“You want the place to yourself,” he said, as coolly as he could; and sauntered into the living-room. Where he resumed the evening paper as though impatient to read it. But his eyes watched her closing door; rested there.

Before she reappeared, Hattie waddled into view to announce dinner. Annan, pacing the room, impatient of his own restlessness, turned nervously as Eris opened her door. She wore a thin black gown—nothing to relieve its slim and sombre simplicity except the snowy skin and the cheek’s rose-warmth shadowed by gold-red hair.

She smiled her confidence; invited him with extended hand. He took possession of her cool, bare arm, walked slowly with her to the dining-room, seated her, touched her hair lightly with his cheek.

For all his fluency he found no word to link the liaison—nothing to smooth the slight contact of caress.

She drew his attention to the rose beside his service plate: he leaned toward her; she picked up the bud and drew it through his lapel without embarrassment.

In the girl’s slight smile suddenly Annan found his tongue. And now, as always, his easy flow of speech began to stimulate her to an increasing facility of response.

Hers, too, was now the initiative as often as his; she told him gaily about the closing hours at the studio under Frank Donnell’s directorship; all about the assembling of her own company under Mr. Creevy; about her new camera-man, Emil Shunk; the search for stories; the several continuities still under consideration.

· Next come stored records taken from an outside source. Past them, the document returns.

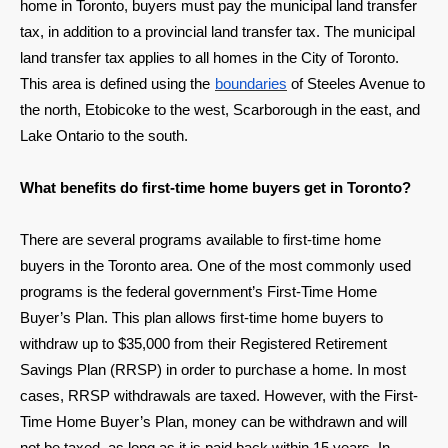
home in Toronto, buyers must pay the municipal land transfer
tax, in addition to a provincial land transfer tax. The municipal
land transfer tax applies to all homes in the City of Toronto.
This area is defined using the
boundaries
of Steeles Avenue to
the north, Etobicoke to the west, Scarborough in the east, and
Lake Ontario to the south.
What benefits do first-time home buyers get in Toronto?
There are several programs available to first-time home
buyers in the Toronto area. One of the most commonly used
programs is the federal government’s First-Time Home
Buyer’s Plan. This plan allows first-time home buyers to
withdraw up to $35,000 from their Registered Retirement
Savings Plan (RRSP) in order to purchase a home. In most
cases, RRSP withdrawals are taxed. However, with the First-
Time Home Buyer’s Plan, money can be withdrawn and will
not be taxed, as long as it is paid back within 15 years. In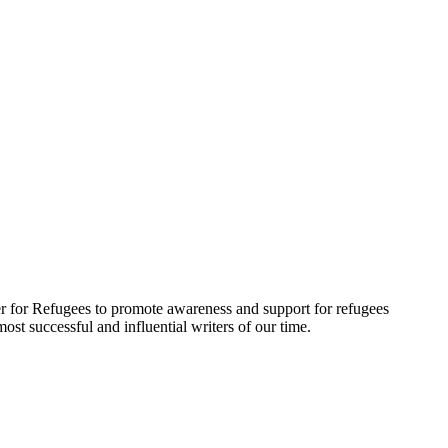
r for Refugees to promote awareness and support for refugees
t successful and influential writers of our time.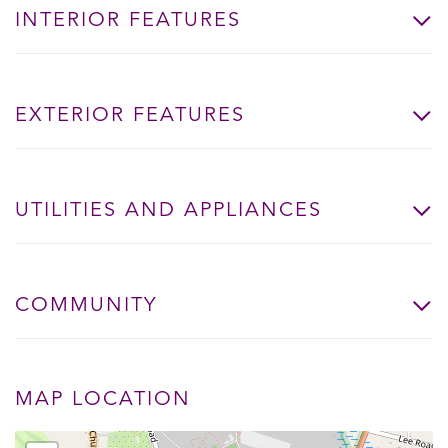
INTERIOR FEATURES
EXTERIOR FEATURES
UTILITIES AND APPLIANCES
COMMUNITY
MAP LOCATION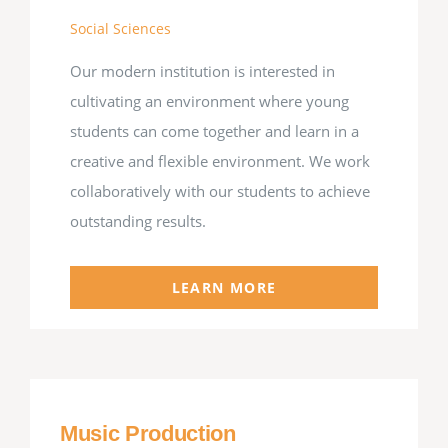
Social Sciences
Our modern institution is interested in
cultivating an environment where young
students can come together and learn in a
creative and flexible environment. We work
collaboratively with our students to achieve
outstanding results.
LEARN MORE
Music Production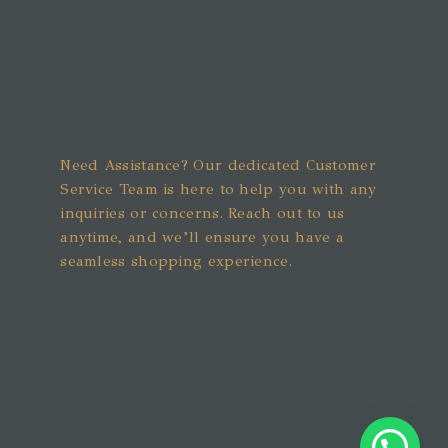
Need Assistance? Our dedicated Customer
Service Team is here to help you with any
inquiries or concerns. Reach out to us
anytime, and we’ll ensure you have a
seamless shopping experience.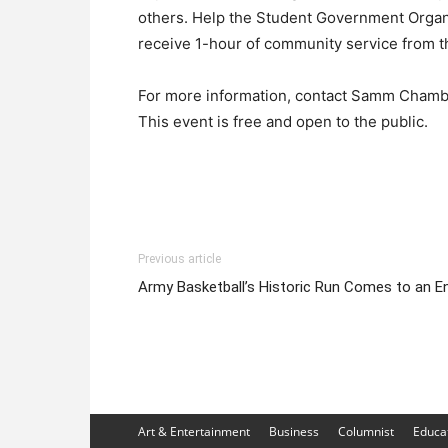
others. Help the Student Government Organi
receive 1-hour of community service from th
For more information, contact Samm Chamb
This event is free and open to the public.
Previous article
Army Basketball’s Historic Run Comes to an E
Art & Entertainment
Business
Columnist
Educa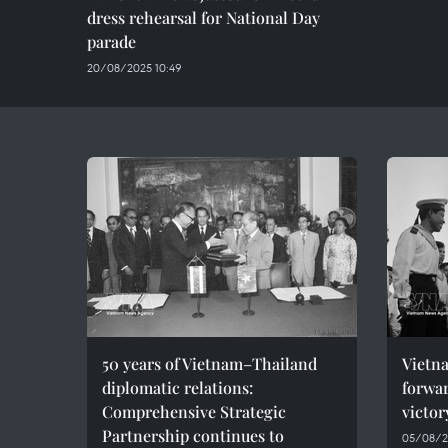
dress rehearsal for National Day
parade
20/08/2025 10:49
50 years of Vietnam–Thailand
Vietna
diplomatic relations:
forwar
Comprehensive Strategic
victor
Partnership continues to
05/08/2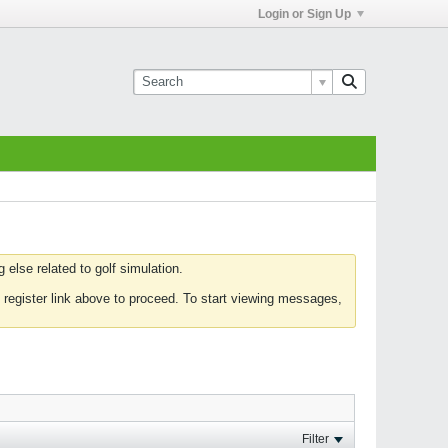
Login or Sign Up
else related to golf simulation.
 register link above to proceed. To start viewing messages,
Filter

She spoke warmly of Albert Smull, and of his partner, Leopold Shill; of their constant generosity to her, and of her determination that they should never regret their belief in her ability to make their investment profitable.

“It seems to me,” she said, “so amazing, so wonderful, that such keen business men should venture to risk so much on a girl they scarcely know, that it frightens me at moments.”

“Don’t worry,” he remarked with a shrug; “it’s a more interesting gamble for them than the stock-market offers these days. They’re having their fun out of it—Shill, Smull & Co.”

“Oh! Do you think it’s quite that?” she asked, flushing.